▶ [Your objective]
Lines in the listing below may contain the string "Reproduction". Say how many do, giving only the number.
• • •
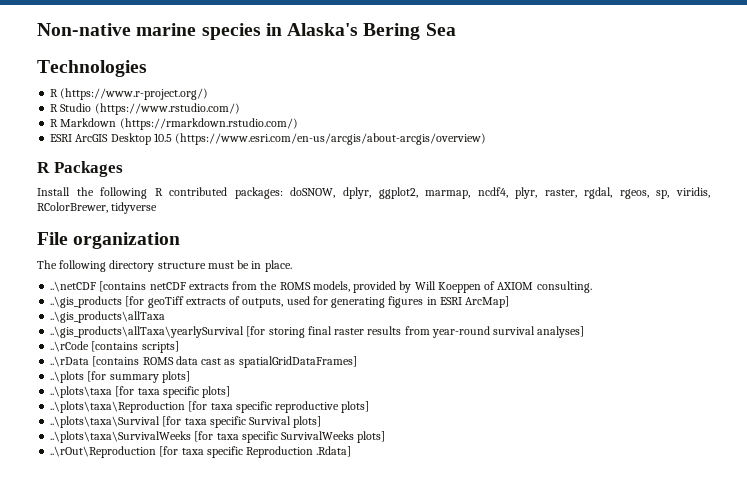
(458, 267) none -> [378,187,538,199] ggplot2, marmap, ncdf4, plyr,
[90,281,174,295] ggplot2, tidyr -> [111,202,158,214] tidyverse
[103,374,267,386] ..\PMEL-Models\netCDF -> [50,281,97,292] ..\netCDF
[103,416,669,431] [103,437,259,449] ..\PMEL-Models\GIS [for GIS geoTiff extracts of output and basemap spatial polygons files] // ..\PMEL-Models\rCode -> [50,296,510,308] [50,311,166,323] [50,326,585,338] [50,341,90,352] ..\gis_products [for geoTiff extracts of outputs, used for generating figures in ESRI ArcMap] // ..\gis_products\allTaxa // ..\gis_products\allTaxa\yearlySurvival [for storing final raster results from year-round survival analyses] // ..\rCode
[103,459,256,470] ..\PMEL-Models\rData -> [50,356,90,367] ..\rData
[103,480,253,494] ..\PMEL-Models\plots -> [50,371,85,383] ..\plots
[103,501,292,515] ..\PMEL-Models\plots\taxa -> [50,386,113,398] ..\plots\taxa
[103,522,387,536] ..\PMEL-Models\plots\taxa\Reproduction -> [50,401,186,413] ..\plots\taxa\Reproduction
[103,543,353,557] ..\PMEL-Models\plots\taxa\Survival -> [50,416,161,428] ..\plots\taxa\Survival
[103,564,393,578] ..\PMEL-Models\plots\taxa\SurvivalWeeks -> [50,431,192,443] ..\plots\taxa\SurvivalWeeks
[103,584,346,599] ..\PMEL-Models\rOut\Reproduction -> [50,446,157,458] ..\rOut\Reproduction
• • •
▶ [Task solution]
2